My college professors said there's no God.
The ocean made us.
So the bottom line is you say, whew, so I'm godly for a reason because I have a great hope to be raised from the dead.
And what's required of me is to love you as my neighbor and to love God who created me.
So I'm going with it, and I hope maybe the documentary will change some minds about him.
You do scare me a little bit in this documentary.
It's kind of fire and brimstone-y.
It's a brutal film, and I don't cry much.
I seldom weep, but I did.
I wept when I saw the premier.
By the way, two guys met me outside of the theater in Cons, France, and they asked me after that movie, they asked me, would I baptize them in the river down there?
And I said, I surely will.
I thought of you when they asked me that.
Listen, just get me a swimming pool.
I'm not going in a swamp with alligators.
I mean, I'm going to die right there.
And if you don't finish the job, I'm going straight to hell.
Al told me a while ago in there, he said, tell Sean, we have a heated swimming pool, and it's waiting on him.
You know, I was raised a Catholic, and Catholics baptize at birth.
And I guess I think the difference is that you want people to make a conscious choice.
But I do believe in what I told you.
I believe that there's a God that created the heavens and the earth.
And I don't think we have the intellectual and mental capacity to understand God.
It's just too big for us.
You weren't a sinner as a child because...
Yes, I was.
I was incorrigible.
You didn't know what the law said until you got old enough to break it.

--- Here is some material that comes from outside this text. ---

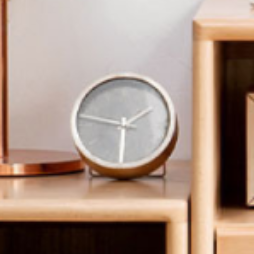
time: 1:47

Once you hit about 13 or 14, you understood full well what it said, but then you broke it.
That's why you wait until you are of age.
You know what God says.
When you're an infant, I don't know how much immorality lying and stealing you can do.
You understand what I'm saying?
Not as an infant, but as a young teenager, I was, to use the words of my mother, incorrigible.
Yeah, by a teenager, you were of age.
So there you go.
That's why I said we better go down there and repeat this this time.
But we'll work it out.
How can people see the movie?
Is it in movie theaters now or what?
It'll be out about July.
Okay.
Well, send me a DVD.
Can I get a DVD?
I'll put you on home.
I'll give you my address.
We'll send you a DVD.
All right, hang on the line there.
Phil Robertson.
It's called Torchbearer, and it's a new documentary.